Two of the most enthusiastic (and entertaining) feeders I ever dealt with were a pair of loggerhead turtles at an aquarium where I volunteered. The brothers, the size of a soup plate each, would lunge towards the water's surface when they'd see me, beating their flippers frantically and pushing each other out of the way as I offered pieces of fish impaled on the end of a fork.
So, a small number of those endangered turtles - small in overall number, large compared to the number of other turtles that actually survive the day - are removed from the beach and taken into captivity. They are reared to a certain size - at least until they are too big for most predators to tackle - and then released. Essentially, it's allowing these animals to skip the part of life when most of them tend to, well, die, and then reenter the population with a better chance of becoming breeding adults. It's called headstarting.
Headstarting allows scientists and conservationists to manipulate a population so that more members escape the vulnerable phase and are able to reproduce.

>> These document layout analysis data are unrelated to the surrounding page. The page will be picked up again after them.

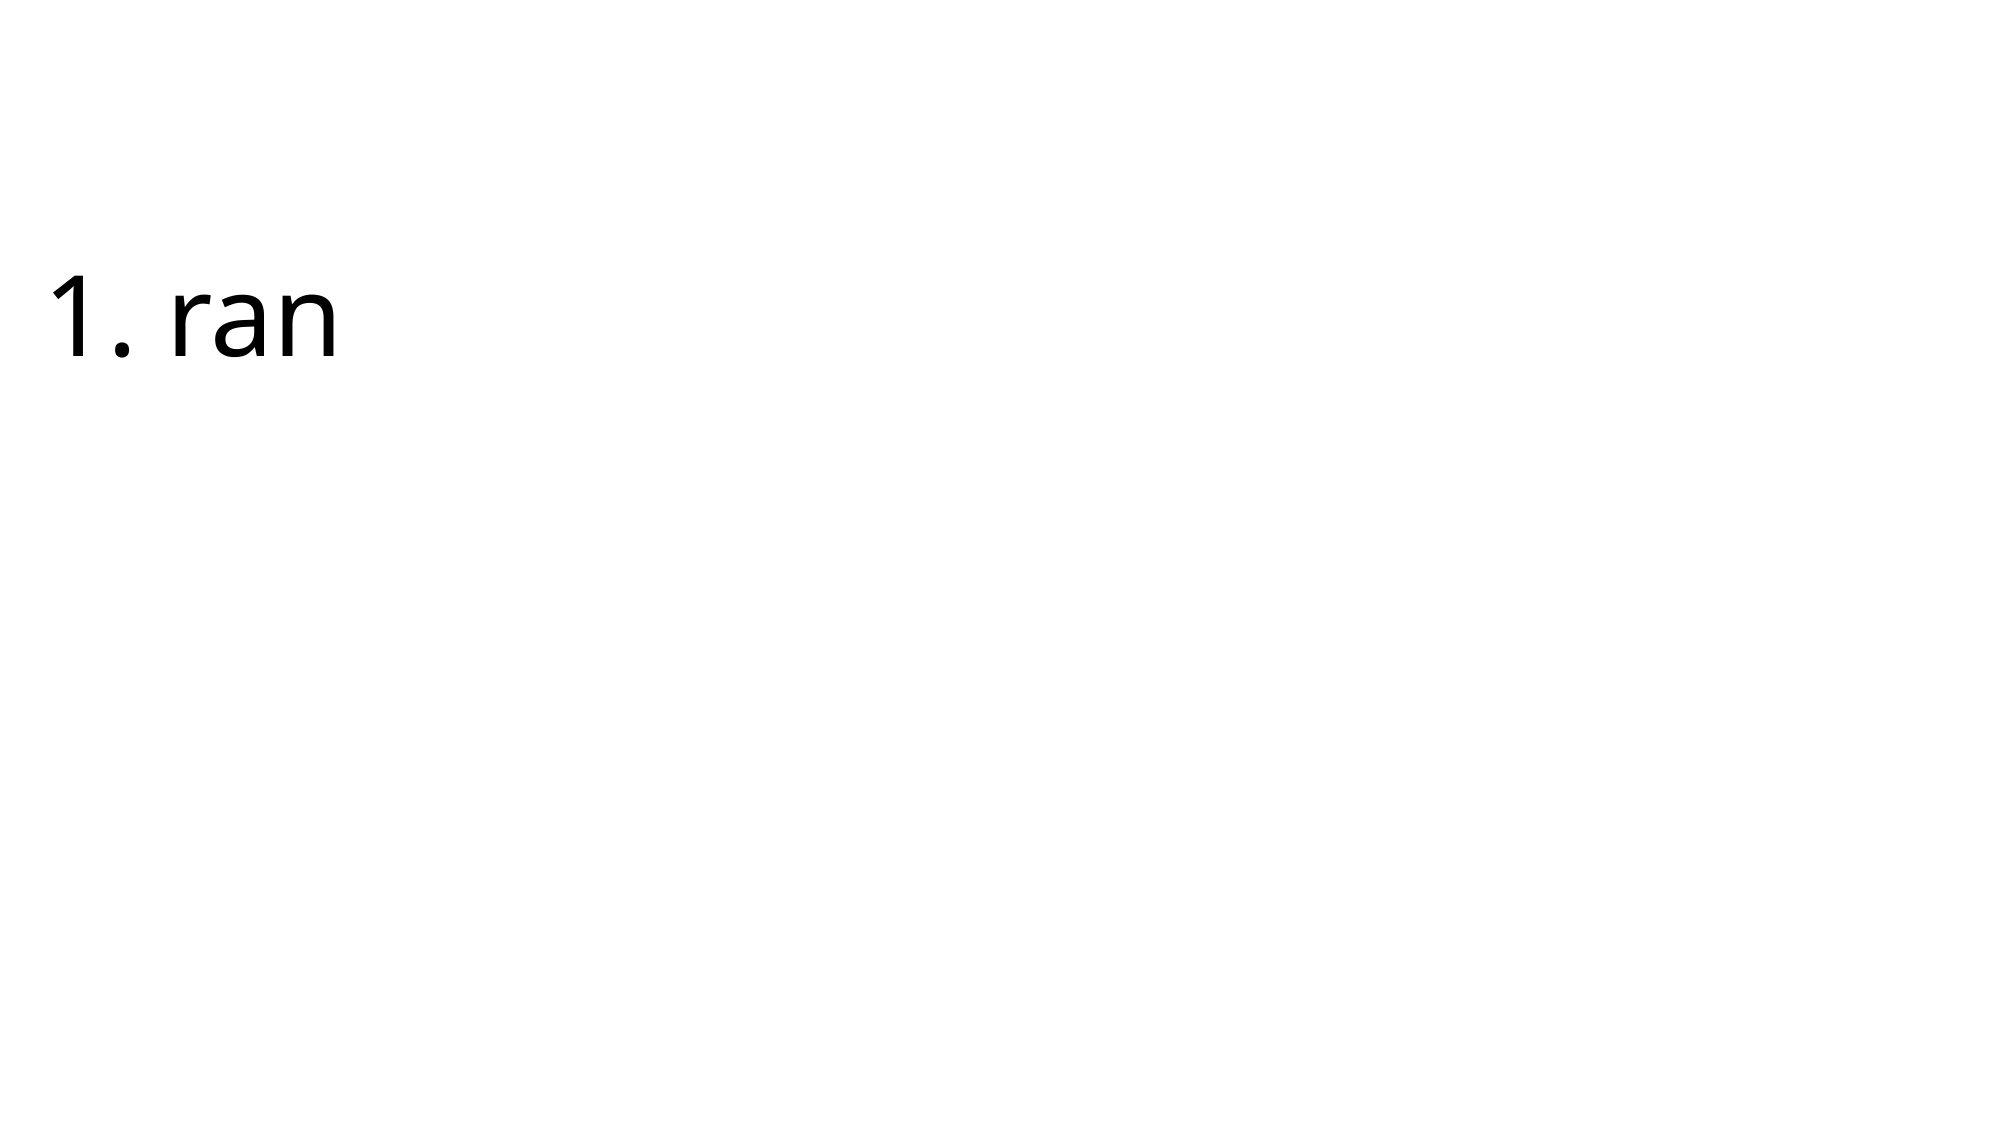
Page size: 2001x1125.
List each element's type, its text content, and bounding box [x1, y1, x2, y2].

text_box ran [28, 236, 632, 432]
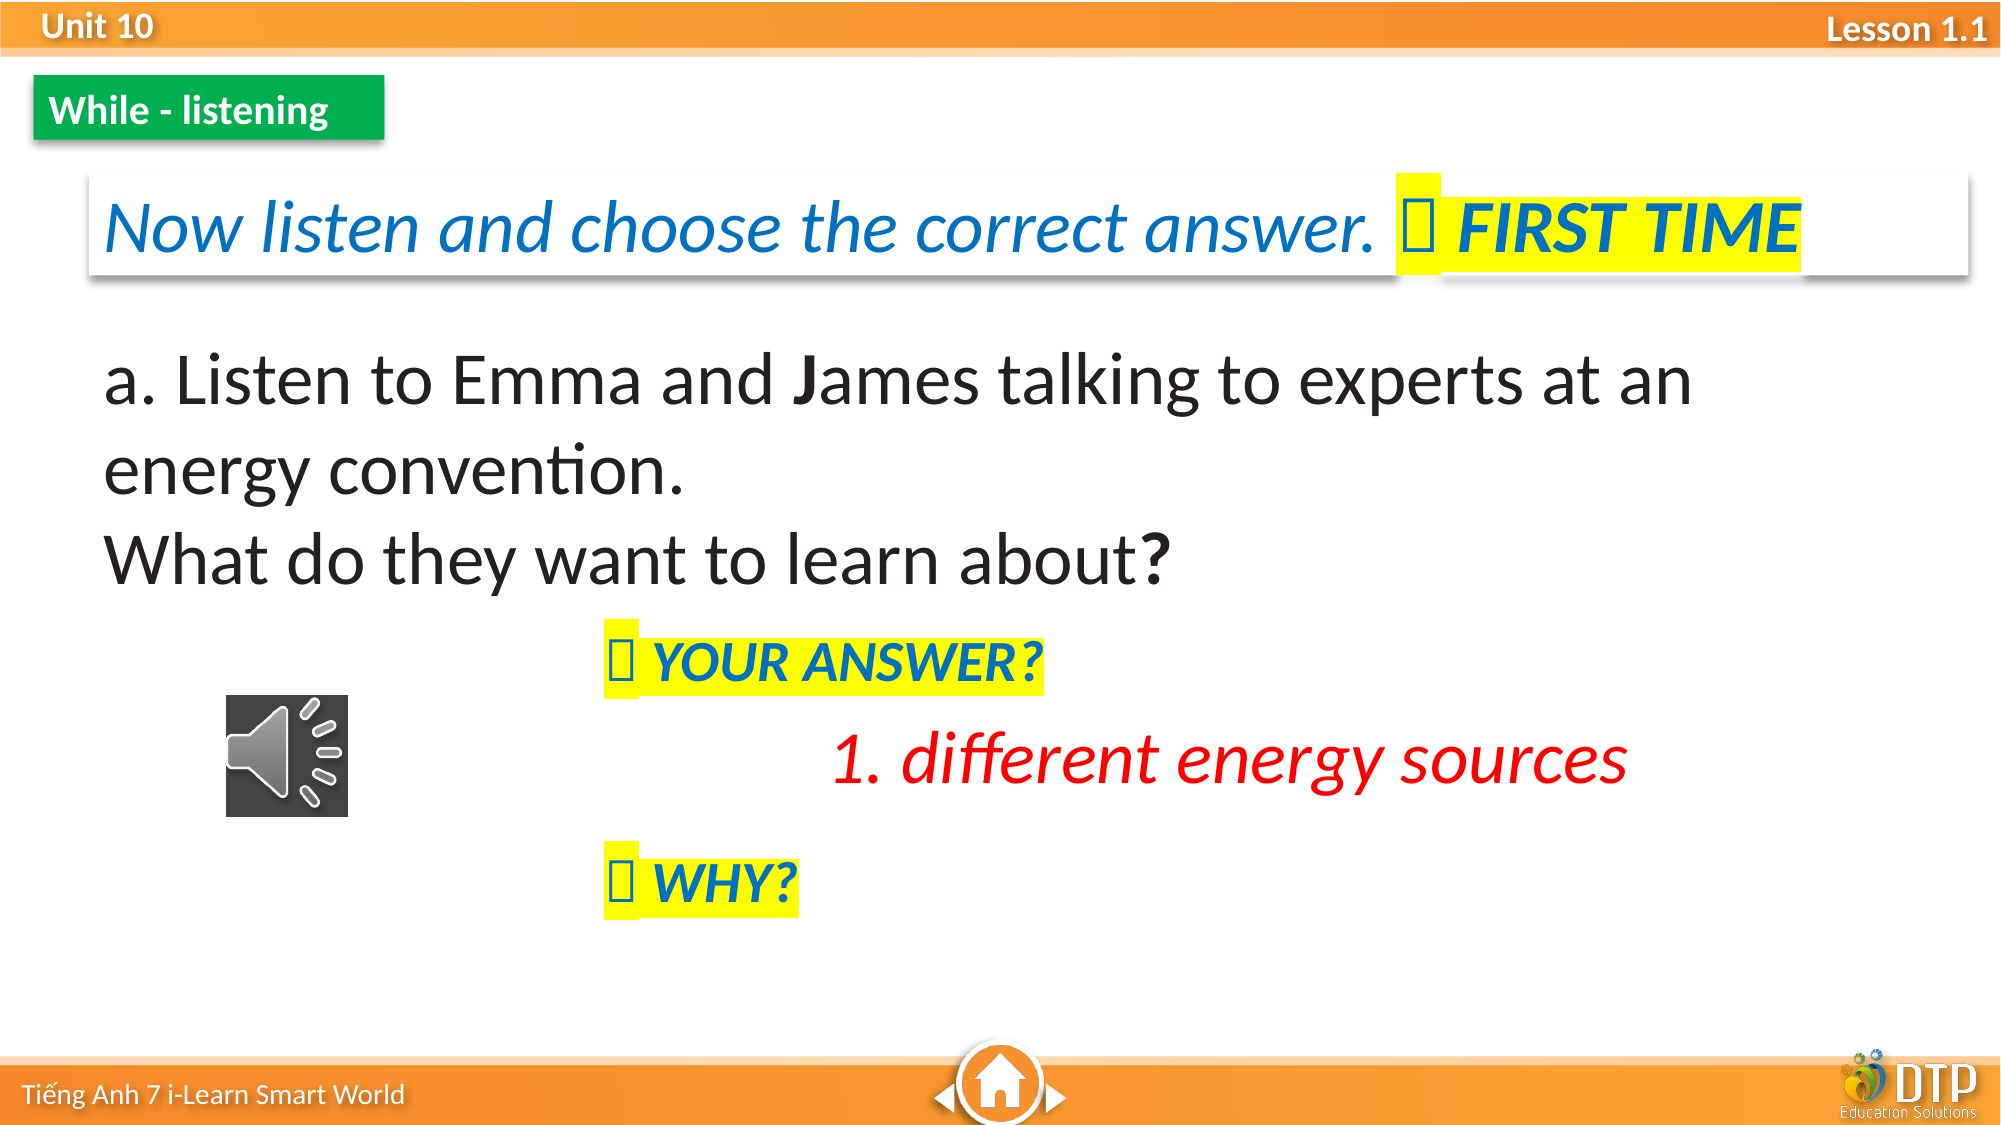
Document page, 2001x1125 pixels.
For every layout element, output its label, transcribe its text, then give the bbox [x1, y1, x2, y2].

text_box Now listen and choose the correct answer.  FIRST TIME [88, 170, 1969, 276]
text_box While - listening [33, 75, 385, 140]
picture [0, 2, 2001, 1125]
text_box 1. different energy sources [812, 701, 1877, 807]
text_box a. Listen to Emma and James talking to experts at an energy convention. What do they want to learn about? [88, 322, 1877, 608]
text_box  YOUR ANSWER? [588, 615, 1162, 701]
text_box  WHY? [588, 837, 872, 922]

It's similar to captive breeding for reintroduction, but differs in that the only members of the population that are ever in captivity are the young ones - the adults are left loose to breed. This works well for species that might prove difficult to breed in captivity, such as ones with very specific environmental requirements, or with food requirements that are too difficult to replicate in a zoo. Or, say, large marine turtles.
The downside of headstarting, however, is that it only works on a select group of animals. Specifically, it works with animals that don't require much in the way of parental care. Fish and invertebrates, reptiles and amphibians all fit that bill, and all require very little learning to survive. A baby Komodo dragon or a newly hatched Chinese alligator are all born hunters, ready to fend for themselves once they hatch. It's not too difficult to see, then, how a reptile egg, hatched in a zoo, could then be turned loose and able to survive.
Mammals and birds, in contrast, are not born so ready-to-go. They require a mother, sometimes a father, sometimes even siblings or an extended family group, to teach them how to survive - how to hunt, how to feed, how to avoid danger. A whooping crane chick needs someone to teach it how to migrate. A thick-billed parrot chick needs to learn how to open pine cones. A mandrill needs to learn how to navigate the complex social structure of a primate.
I moved on from the aquarium before the turtles had reached the point at which they would have been deemed ready for release. Once they were sent out, more young turtles would be brought in to be raised in their place. I like to think that they were released and are swimming out in the sea, along with the very few of their brothers and sisters that survived the carnage of their birthday. Maybe, someday they'll have their own offspring, which will spend some time in a tank before returning to the ocean.